The Sams Valley rancher who runs cattle on land just upstream of the dam was part of a failed attempt to get land-use regulators and a federal judge to spare the dam and preserve it as a historic site — a move the dam's owner, Jackson County, deemed too expensive and created too much liability.

"I just can't stand to watch it," Straus says. "I've tried not to keep up with it. It makes me sick to see it happen."

The 79-year-old Straus grew up in the sloughs and backwaters upstream of the dam. As a kid, he and a cousin lashed logs together for a makeshift raft they used to explore Tolo and Kelly sloughs.

"We'd pole through those little sloughs and pretend like we were Huck Finn," Straus says. "It was a freedom we never realized before.

"After it's all done, I'll go shed a few tears and be thankful I was able to see it the way it was."
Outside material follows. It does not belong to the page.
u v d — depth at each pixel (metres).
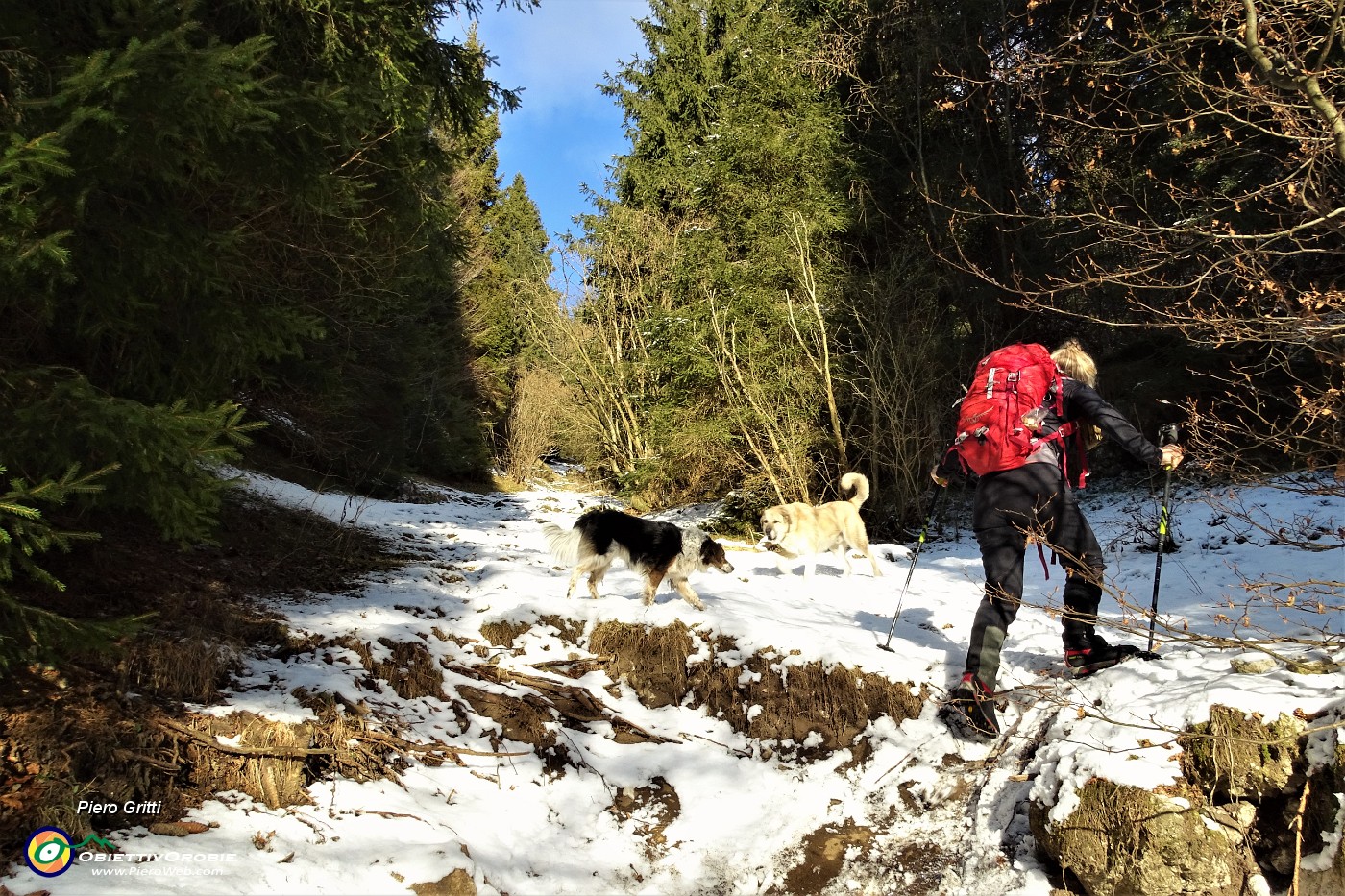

The only way Rogue Valley residents will see the demolition will be from the banks of Gold Ray Road.

The waters 1,000 feet upstream of the dam site and 500 feet below the dam are off-limits to boaters until mid-October because of unsafe conditions there.

Jackson County sheriff's deputies Wednesday closed the TouVelle State Park boat ramp to downstream traffic, and warned boaters not to attempt the dangerous rapid now present there.